In a way, all 7-segment displays are alike; at least from the outside looking in. On the inside it can be quite another story, and that’s certainly the case with the construction of this Soviet-era 7-segment numerical display. From the outside it may look a bit sturdier than usual, but it’s still instantly recognizable for what it is. On the inside is an unusual mixture of incandescent bulbs and plastic light guides.

The black-coated blocks of plastic on the left (shown from the rear) act as light guides. The holes are for nesting the incandescent bulbs. Note the puzzle-like arrangement of the uniquely shaped pieces.

The rear of the display is a PCB with a vaguely hexagonal pattern of low-voltage incandescent bulbs, and each bulb mates to one segment of the display. The display segments themselves are solid blocks of plastic, one for each bulb, and each a separate piece. These are painted black, with the only paint-free areas being a thin segment at the top for the display, and a hole in the back for the mating bulb.

The result is that each plastic piece acts as a light guide, ensuring that a lit bulb on the PCB results in one of the seven thin segments on the face being lit as well. An interesting thing is that the black paint is the only thing preventing unwanted light from showing out the front, or leaking from one segment to another; usually some kind of baffle is used for this purpose in displays from this era.

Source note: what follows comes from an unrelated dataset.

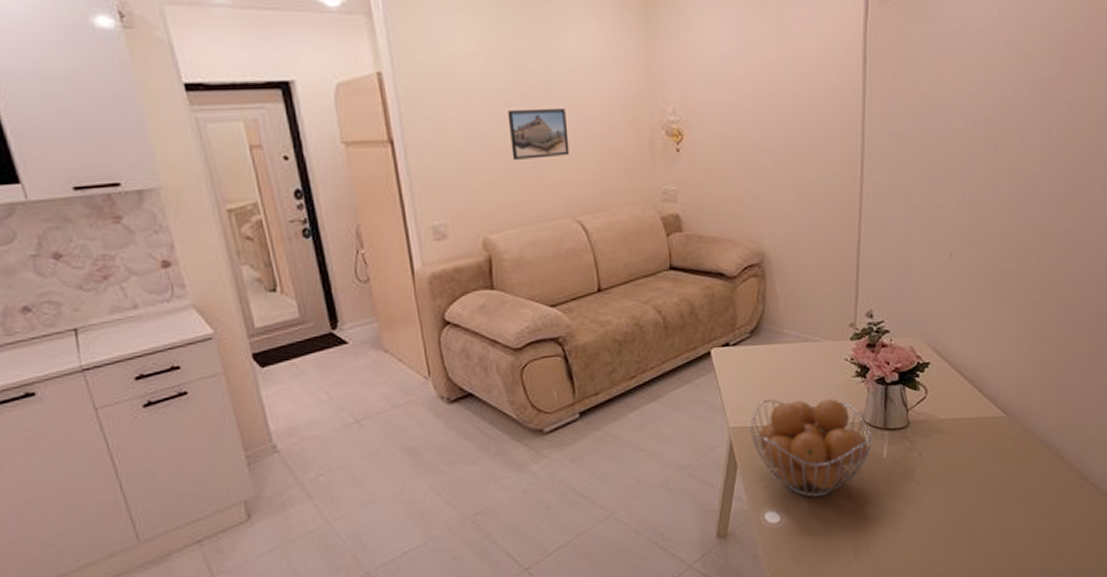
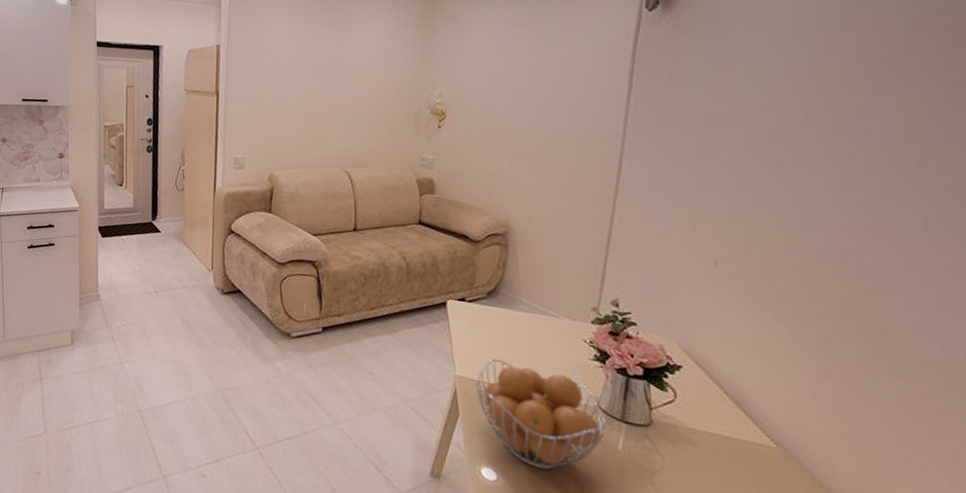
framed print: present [507,109,570,160] -> none [302,81,349,119]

More curiously, each plastic segment is a unique shape apparently unrelated to its function. We think this was probably done to ensure foolproof assembly; it forms a puzzle that can only fit together one way. The result is a compact and remarkably sturdy unit that shows how older and rugged tech isn’t necessarily bulky. Another example of small display tech from the Soviet era is this tiny 7-segment display of a completely different manufacture, which was usually used with an integrated bubble lens to magnify the minuscule display.